We are looking for a new search engine for Slashdot. Right now we use live searching in MySQL, which, well, sucks. I've been told to look into Plucene and Swish-e. Any other suggestions, or comments about those?

Plucene looks like a great, flexible, system, though I am concerned about performance and scalability (those are concerns with any system, but Simon says Plucene is "much slower" than its cousin Lucene, and I can find no info on scalability). I am beginning to look into Swish-e now, and have no comments about it yet.


Swish-e

vsergu on 2004-09-16T17:49:05

I looked briefly at Plucene but never got very far and got discouraged by all the comments about slowness.

I had heard of Swish-e but hadn't even considered it because I didn't think it could handle gigabyte collections of documents. After seeing Josh Rabinowitz's talk at YAPC I decided to try it out, and we've been quite surprised at how fast it is. We're in the process of junking the Windows-based search software we were using (with a jerryrigged Perl/MySQL system for splitting up searches and distributing them across several servers) and replacing it with Swish-e.

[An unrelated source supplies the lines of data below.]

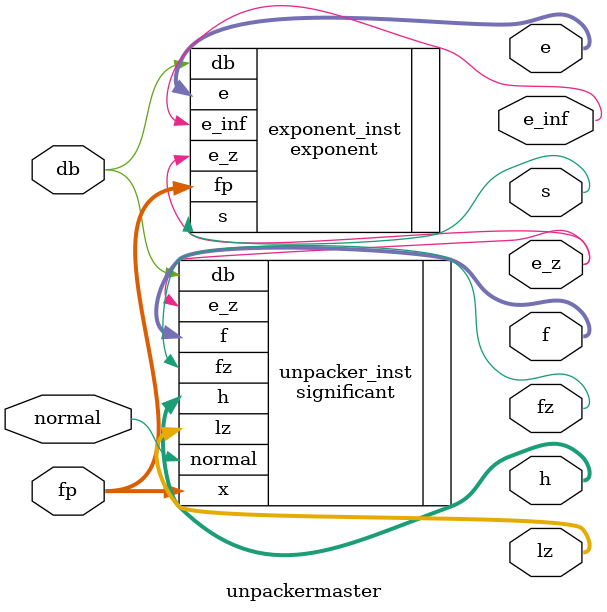
<source format=sv>
module unpackermaster(
    input [63:0] fp,
    input db,
    input normal,
    output reg         e_inf,
    output reg         e_z,
    output reg [10:0]  e,
    output reg s,
    output reg [5:0] lz,
    output reg [52:0] f,
    output reg fz,
    output reg [51:0] h  
);

exponent exponent_inst(
    .fp(fp),
    .db(db),
    .e_inf(e_inf),
    .e_z(e_z),
    .e(e),
    .s(s)
);

significant unpacker_inst(
    .db(db),
    .x(fp),
    .e_z(e_z),
    .normal(normal),
    .lz(lz),
    .f(f),
    .fz(fz),
    .h(h)
);


endmodule

</source>
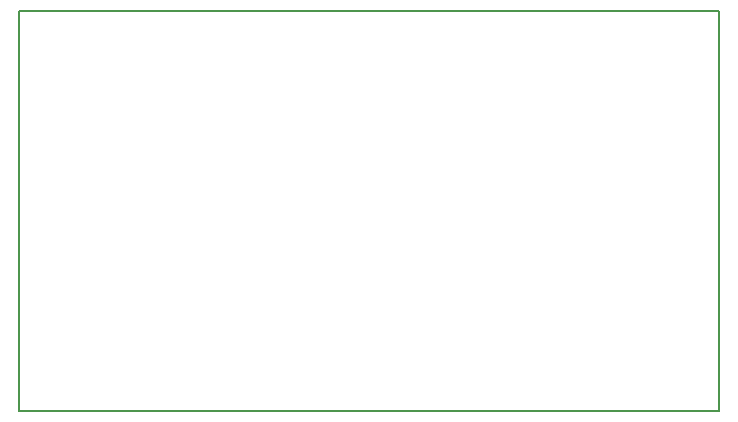
<source format=gm1>
G04 MADE WITH FRITZING*
G04 WWW.FRITZING.ORG*
G04 DOUBLE SIDED*
G04 HOLES PLATED*
G04 CONTOUR ON CENTER OF CONTOUR VECTOR*
%ASAXBY*%
%FSLAX23Y23*%
%MOIN*%
%OFA0B0*%
%SFA1.0B1.0*%
%ADD10R,2.342520X1.338580*%
%ADD11C,0.008000*%
%ADD10C,0.008*%
%LNCONTOUR*%
G90*
G70*
G54D10*
G54D11*
X4Y1335D02*
X2339Y1335D01*
X2339Y4D01*
X4Y4D01*
X4Y1335D01*
D02*
G04 End of contour*
M02*
</source>
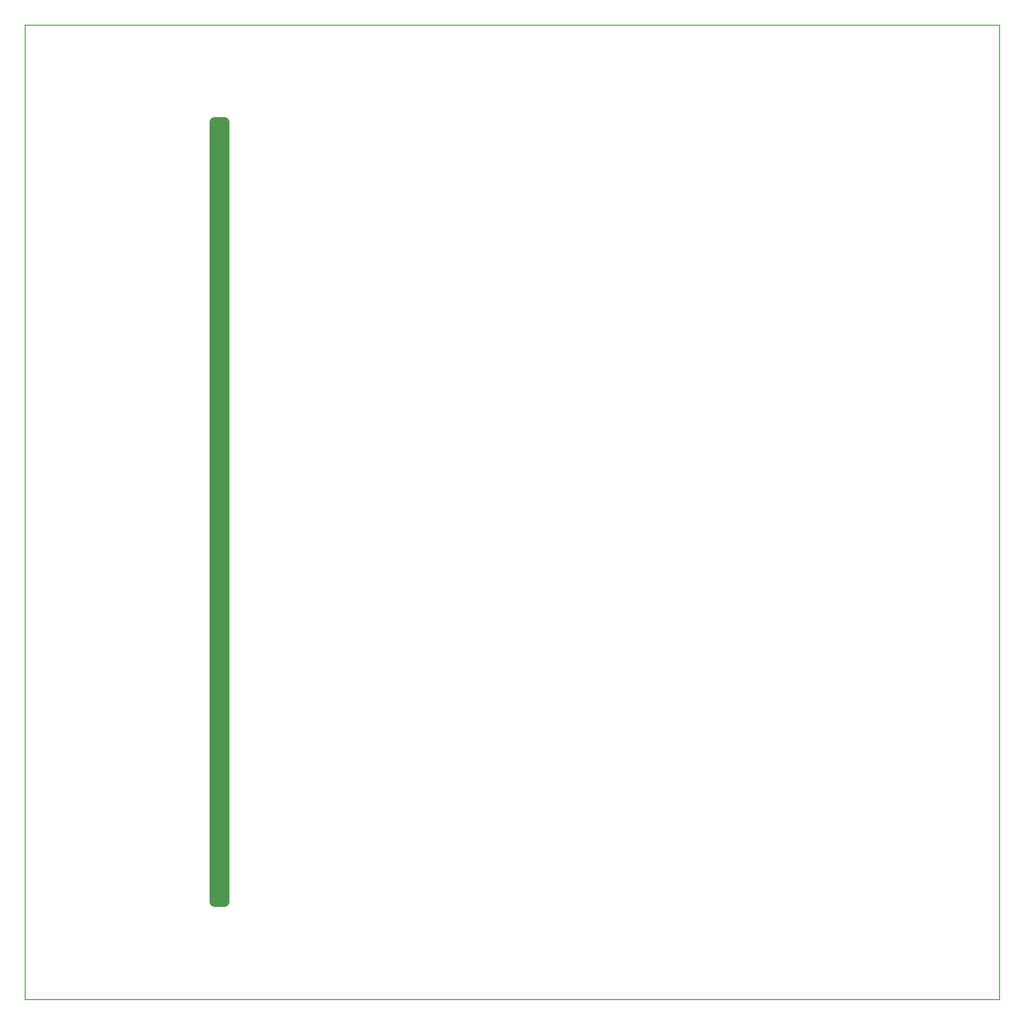
<source format=gbr>
%TF.GenerationSoftware,KiCad,Pcbnew,(5.1.5)-3*%
%TF.CreationDate,2020-03-17T21:32:34+01:00*%
%TF.ProjectId,KicadJE-EuroPowerSupply2-PCB,4b696361-644a-4452-9d45-75726f506f77,Rev A*%
%TF.SameCoordinates,Original*%
%TF.FileFunction,Profile,NP*%
%FSLAX46Y46*%
G04 Gerber Fmt 4.6, Leading zero omitted, Abs format (unit mm)*
G04 Created by KiCad (PCBNEW (5.1.5)-3) date 2020-03-17 21:32:34*
%MOMM*%
%LPD*%
G04 APERTURE LIST*
%ADD10C,1.000000*%
%ADD11C,0.050000*%
G04 APERTURE END LIST*
D10*
X69500000Y-60000000D02*
X70500000Y-60000000D01*
X69500000Y-140000000D02*
X70500000Y-140000000D01*
X70500000Y-60000000D02*
X70500000Y-140000000D01*
X69500000Y-60000000D02*
X69500000Y-140000000D01*
D11*
X50000000Y-150000000D02*
X50000000Y-50000000D01*
X150000000Y-150000000D02*
X50000000Y-150000000D01*
X150000000Y-50000000D02*
X150000000Y-150000000D01*
X50000000Y-50000000D02*
X150000000Y-50000000D01*
M02*

</source>
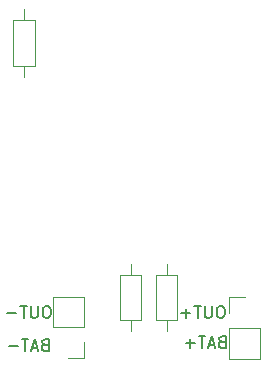
<source format=gbr>
%TF.GenerationSoftware,KiCad,Pcbnew,(6.0.9)*%
%TF.CreationDate,2023-04-16T11:33:15+02:00*%
%TF.ProjectId,PCB_zavrsni,5043425f-7a61-4767-9273-6e692e6b6963,rev?*%
%TF.SameCoordinates,Original*%
%TF.FileFunction,Legend,Bot*%
%TF.FilePolarity,Positive*%
%FSLAX46Y46*%
G04 Gerber Fmt 4.6, Leading zero omitted, Abs format (unit mm)*
G04 Created by KiCad (PCBNEW (6.0.9)) date 2023-04-16 11:33:15*
%MOMM*%
%LPD*%
G01*
G04 APERTURE LIST*
%ADD10C,0.150000*%
%ADD11C,0.120000*%
G04 APERTURE END LIST*
D10*
X216757047Y-70572380D02*
X216566571Y-70572380D01*
X216471333Y-70620000D01*
X216376095Y-70715238D01*
X216328476Y-70905714D01*
X216328476Y-71239047D01*
X216376095Y-71429523D01*
X216471333Y-71524761D01*
X216566571Y-71572380D01*
X216757047Y-71572380D01*
X216852285Y-71524761D01*
X216947523Y-71429523D01*
X216995142Y-71239047D01*
X216995142Y-70905714D01*
X216947523Y-70715238D01*
X216852285Y-70620000D01*
X216757047Y-70572380D01*
X215899904Y-70572380D02*
X215899904Y-71381904D01*
X215852285Y-71477142D01*
X215804666Y-71524761D01*
X215709428Y-71572380D01*
X215518952Y-71572380D01*
X215423714Y-71524761D01*
X215376095Y-71477142D01*
X215328476Y-71381904D01*
X215328476Y-70572380D01*
X214995142Y-70572380D02*
X214423714Y-70572380D01*
X214709428Y-71572380D02*
X214709428Y-70572380D01*
X214090380Y-71191428D02*
X213328476Y-71191428D01*
X213709428Y-71572380D02*
X213709428Y-70810476D01*
X216749142Y-73588571D02*
X216606285Y-73636190D01*
X216558666Y-73683809D01*
X216511047Y-73779047D01*
X216511047Y-73921904D01*
X216558666Y-74017142D01*
X216606285Y-74064761D01*
X216701523Y-74112380D01*
X217082476Y-74112380D01*
X217082476Y-73112380D01*
X216749142Y-73112380D01*
X216653904Y-73160000D01*
X216606285Y-73207619D01*
X216558666Y-73302857D01*
X216558666Y-73398095D01*
X216606285Y-73493333D01*
X216653904Y-73540952D01*
X216749142Y-73588571D01*
X217082476Y-73588571D01*
X216130095Y-73826666D02*
X215653904Y-73826666D01*
X216225333Y-74112380D02*
X215892000Y-73112380D01*
X215558666Y-74112380D01*
X215368190Y-73112380D02*
X214796761Y-73112380D01*
X215082476Y-74112380D02*
X215082476Y-73112380D01*
X214463428Y-73731428D02*
X213701523Y-73731428D01*
X214082476Y-74112380D02*
X214082476Y-73350476D01*
X202025047Y-70572380D02*
X201834571Y-70572380D01*
X201739333Y-70620000D01*
X201644095Y-70715238D01*
X201596476Y-70905714D01*
X201596476Y-71239047D01*
X201644095Y-71429523D01*
X201739333Y-71524761D01*
X201834571Y-71572380D01*
X202025047Y-71572380D01*
X202120285Y-71524761D01*
X202215523Y-71429523D01*
X202263142Y-71239047D01*
X202263142Y-70905714D01*
X202215523Y-70715238D01*
X202120285Y-70620000D01*
X202025047Y-70572380D01*
X201167904Y-70572380D02*
X201167904Y-71381904D01*
X201120285Y-71477142D01*
X201072666Y-71524761D01*
X200977428Y-71572380D01*
X200786952Y-71572380D01*
X200691714Y-71524761D01*
X200644095Y-71477142D01*
X200596476Y-71381904D01*
X200596476Y-70572380D01*
X200263142Y-70572380D02*
X199691714Y-70572380D01*
X199977428Y-71572380D02*
X199977428Y-70572380D01*
X199358380Y-71191428D02*
X198596476Y-71191428D01*
X201763142Y-73842571D02*
X201620285Y-73890190D01*
X201572666Y-73937809D01*
X201525047Y-74033047D01*
X201525047Y-74175904D01*
X201572666Y-74271142D01*
X201620285Y-74318761D01*
X201715523Y-74366380D01*
X202096476Y-74366380D01*
X202096476Y-73366380D01*
X201763142Y-73366380D01*
X201667904Y-73414000D01*
X201620285Y-73461619D01*
X201572666Y-73556857D01*
X201572666Y-73652095D01*
X201620285Y-73747333D01*
X201667904Y-73794952D01*
X201763142Y-73842571D01*
X202096476Y-73842571D01*
X201144095Y-74080666D02*
X200667904Y-74080666D01*
X201239333Y-74366380D02*
X200906000Y-73366380D01*
X200572666Y-74366380D01*
X200382190Y-73366380D02*
X199810761Y-73366380D01*
X200096476Y-74366380D02*
X200096476Y-73366380D01*
X199477428Y-73985428D02*
X198715523Y-73985428D01*
D11*
%TO.C,R3*%
X199080000Y-50230000D02*
X199080000Y-46390000D01*
X199080000Y-46390000D02*
X200920000Y-46390000D01*
X200920000Y-46390000D02*
X200920000Y-50230000D01*
X200000000Y-51180000D02*
X200000000Y-50230000D01*
X200000000Y-45440000D02*
X200000000Y-46390000D01*
X200920000Y-50230000D02*
X199080000Y-50230000D01*
%TO.C,J4*%
X205088000Y-72370000D02*
X205088000Y-69770000D01*
X202428000Y-72370000D02*
X205088000Y-72370000D01*
X202428000Y-69770000D02*
X205088000Y-69770000D01*
X202428000Y-72370000D02*
X202428000Y-69770000D01*
X203758000Y-74970000D02*
X205088000Y-74970000D01*
X205088000Y-74970000D02*
X205088000Y-73640000D01*
%TO.C,R2*%
X209962000Y-67930000D02*
X209962000Y-71770000D01*
X209042000Y-66980000D02*
X209042000Y-67930000D01*
X208122000Y-67930000D02*
X209962000Y-67930000D01*
X209962000Y-71770000D02*
X208122000Y-71770000D01*
X209042000Y-72720000D02*
X209042000Y-71770000D01*
X208122000Y-71770000D02*
X208122000Y-67930000D01*
%TO.C,R1*%
X211170000Y-67930000D02*
X213010000Y-67930000D01*
X212090000Y-66980000D02*
X212090000Y-67930000D01*
X213010000Y-67930000D02*
X213010000Y-71770000D01*
X212090000Y-72720000D02*
X212090000Y-71770000D01*
X211170000Y-71770000D02*
X211170000Y-67930000D01*
X213010000Y-71770000D02*
X211170000Y-71770000D01*
%TO.C,J3*%
X217364000Y-69810000D02*
X217364000Y-71140000D01*
X220024000Y-72410000D02*
X220024000Y-75010000D01*
X220024000Y-75010000D02*
X217364000Y-75010000D01*
X218694000Y-69810000D02*
X217364000Y-69810000D01*
X217364000Y-72410000D02*
X217364000Y-75010000D01*
X220024000Y-72410000D02*
X217364000Y-72410000D01*
%TD*%
M02*

</source>
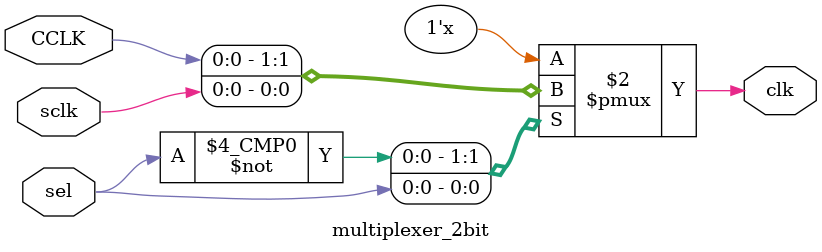
<source format=v>
`timescale 1ns / 1ps

module multiplexer_2bit(input CCLK, sclk, sel, output reg clk);
    // Calculate which value should be passed to out based on sel
    always @ * begin
        case(sel)
            // Use hardware clock
            1'b0: clk = CCLK;
            // Use scaled clock
            1'b1: clk = sclk;
        endcase
    end
endmodule

</source>
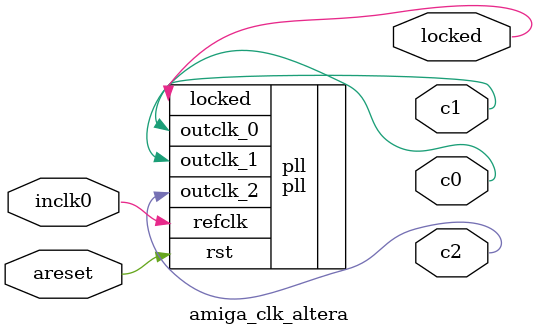
<source format=v>
module amiga_clk_altera
(
	input	  areset,
	input	  inclk0,
	output	  c0,
	output	  c1,
	output	  c2,
	output	  locked
);

pll pll
(
	.refclk(inclk0),
	.rst(areset),
	.outclk_0(c1),
	.outclk_1(c0),
	.outclk_2(c2),
	.locked(locked)
);


endmodule

</source>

Swish-e has some limitations, some of which make it tricky to highlight matches or even give the total number of hits in a document, but the speed is worth it.

Lucene

Dom2 on 2004-09-16T18:00:04

I know it's not Perl, but have you considered looking at Lucene, together with some Inline-Java glue? That way, you'd get the fairly nice Lucene architecture, and possibly better performance.

-Dom

swish-e

da on 2004-09-17T18:17:43

I can't comment on scalability for the likes of slashdot, but swish-e certainly worked well for the site we deployed it on. Its parsing is quite good (for HTML, XML, and whatever you can parse programatically so it can grab data from SQL) and the output is quite flexible (your choice of templating systems); it wasn't too tough to make very nice looking output.

We're not using SWISH::API under mod_perl, so I'm curious about whether it can stand up to slashdot's load.

new search engine for slashdot

tf23 on 2004-10-07T11:53:57

Pudge,

What ever came of this? I'm curious if you found a suitable one or if you're still looking.

Have you looked at Texis' Webinator?